Maison & Objet 2026: os destaques da feira de design francesa
A Maison & Objet 2026 exaltou referências históricas, uso consciente de recursos, upcycling e técnicas artesanais
A Maison & Objet 2026 ocorreu em Paris entre os dias 15 e 19 de janeiro com o tema Past Reveals Future, propondo uma leitura direta sobre como o passado segue influenciando os caminhos do design contemporâneo. Distribuída por sete pavilhões no Paris Nord Villepinte, a feira reuniu mais de 2.300 expositores e apresentou um panorama amplo do setor, que vai do mobiliário às soluções para interiores, passando por materiais, artesanato e inovação.
Nesta edição, a memória cultural apareceu como ponto de partida para novas ideias. Referências históricas, técnicas tradicionais e linguagens clássicas foram revisitadas à luz de práticas atuais, como o uso consciente de recursos, o upcycling e a experimentação material. O resultado é um conjunto de propostas que investiga como herança e transformação caminham juntas na construção dos interiores do presente e do futuro.

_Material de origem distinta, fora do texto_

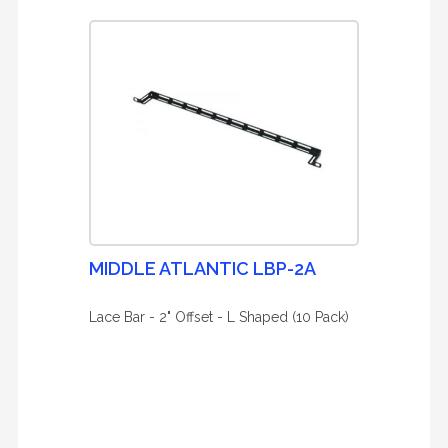
MIDDLE ATLANTIC LBP-2A
Lace Bar - 2" Offset - L Shaped (10 Pack)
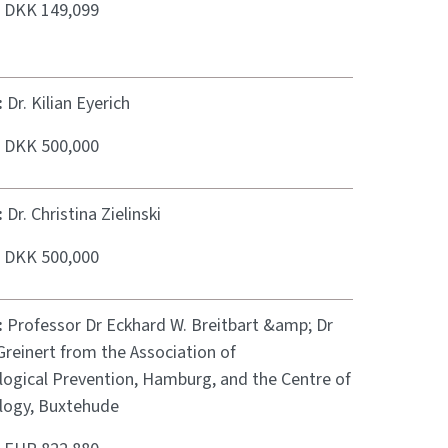
:
DKK 149,099
:
Dr. Kilian Eyerich
:
DKK 500,000
:
Dr. Christina Zielinski
:
DKK 500,000
:
Professor Dr Eckhard W. Breitbart &amp; Dr
reinert from the Association of
ogical Prevention, Hamburg, and the Centre of
ogy, Buxtehude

Designer do Ano: Harry Nuriev
Eleito Designer do Ano, Harry Nuriev foi destaque na Maison & Objet 2026. Fundador do Crosby Studios, o criador russo constrói sua obra a partir da transformação de objetos existentes, propondo novas leituras para aquilo que já faz parte do cotidiano. Seu trabalho dilui fronteiras entre design, arte e artesanato, sempre com forte carga conceitual.

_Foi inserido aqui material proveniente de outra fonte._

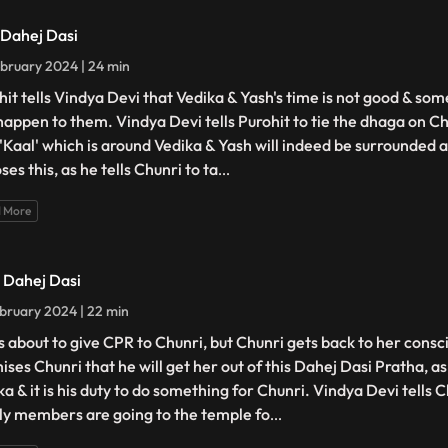
- Dahej Dasi
bruary 2024 | 24 min
hit tells Vindya Devi that Vedika & Yash's time is not good & so
happen to them. Vindya Devi tells Purohit to tie the dhaga on Ch
 'Kaal' which is around Vedika & Yash will indeed be surrounded 
es this, as he tells Chunri to ta
...
 More
- Dahej Dasi
bruary 2024 | 22 min
is about to give CPR to Chunri, but Chunri gets back to her cons
ises Chunri that he will get her out of this Dahej Dasi Pratha, a
a & it is his duty to do something for Chunri. Vindya Devi tells C
ly members are going to the temple fo
...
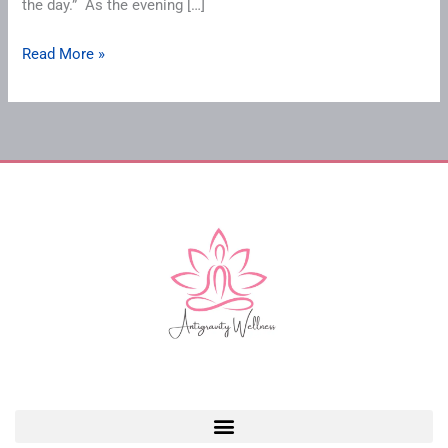
the day.” As the evening […]
Read More »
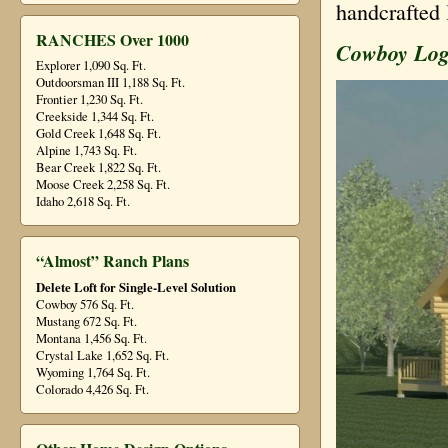
handcrafted 
RANCHES Over 1000
Cowboy Lo
Explorer 1,090 Sq. Ft.
Outdoorsman III 1,188 Sq. Ft.
Frontier 1,230 Sq. Ft.
Creekside 1,344 Sq. Ft.
Gold Creek 1,648 Sq. Ft.
Alpine 1,743 Sq. Ft.
Bear Creek 1,822 Sq. Ft.
Moose Creek 2,258 Sq. Ft.
Idaho 2,618 Sq. Ft.
“Almost” Ranch Plans
Delete Loft for Single-Level Solution
Cowboy 576 Sq. Ft.
Mustang 672 Sq. Ft.
Montana 1,456 Sq. Ft.
Crystal Lake 1,652 Sq. Ft.
Wyoming 1,764 Sq. Ft.
Colorado 4,426 Sq. Ft.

Para a feira, Nuriev apresentou Transformism, uma cenografia imersiva em que móveis e objetos parecem cobertos por uma camada prateada, como se compartilhassem uma mesma matéria. A instalação convidou à reflexão sobre o design como ferramenta de ressignificação: dos objetos, dos espaços e da própria percepção do dia a dia.

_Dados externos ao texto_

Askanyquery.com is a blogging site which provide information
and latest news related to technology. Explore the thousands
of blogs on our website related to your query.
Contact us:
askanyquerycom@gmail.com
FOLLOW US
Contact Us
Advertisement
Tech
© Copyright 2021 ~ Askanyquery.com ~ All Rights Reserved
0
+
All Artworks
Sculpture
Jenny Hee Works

O olhar curatorial de Elizabeth Leriche
A diretora artística Elizabeth Leriche assinou a série de instalações “What’s New? Decor”, uma das principais chaves de leitura da Maison & Objet 2026. A exposição percorreu referências que foram da Antiguidade ao Art Déco — movimento nascido em Paris e celebrado recentemente por seu centenário — para mostrar como o passado segue inspirando as escolhas do presente.
O percurso evidenciou que o futuro do design não nasce do zero, mas da reinterpretação de vestígios históricos, estilos e técnicas. Ao articular essas camadas temporais, a mostra ajudou a compreender como os expositores incorporam memória, ornamentação e linguagem histórica em suas obras.
Curatio: o design colecionável em escala ampliada
Após a estreia bem-sucedida em 2025, a vila Curatio retornou em 2026 com formato expandido e 60 participantes internacionais. Com curadoria de Thomas Haarmann, o espaço foi pensado como uma pequena vila dedicada ao design colecionável, onde cada peça foi apresentada como obra singular, destacando intenção, processo e domínio técnico.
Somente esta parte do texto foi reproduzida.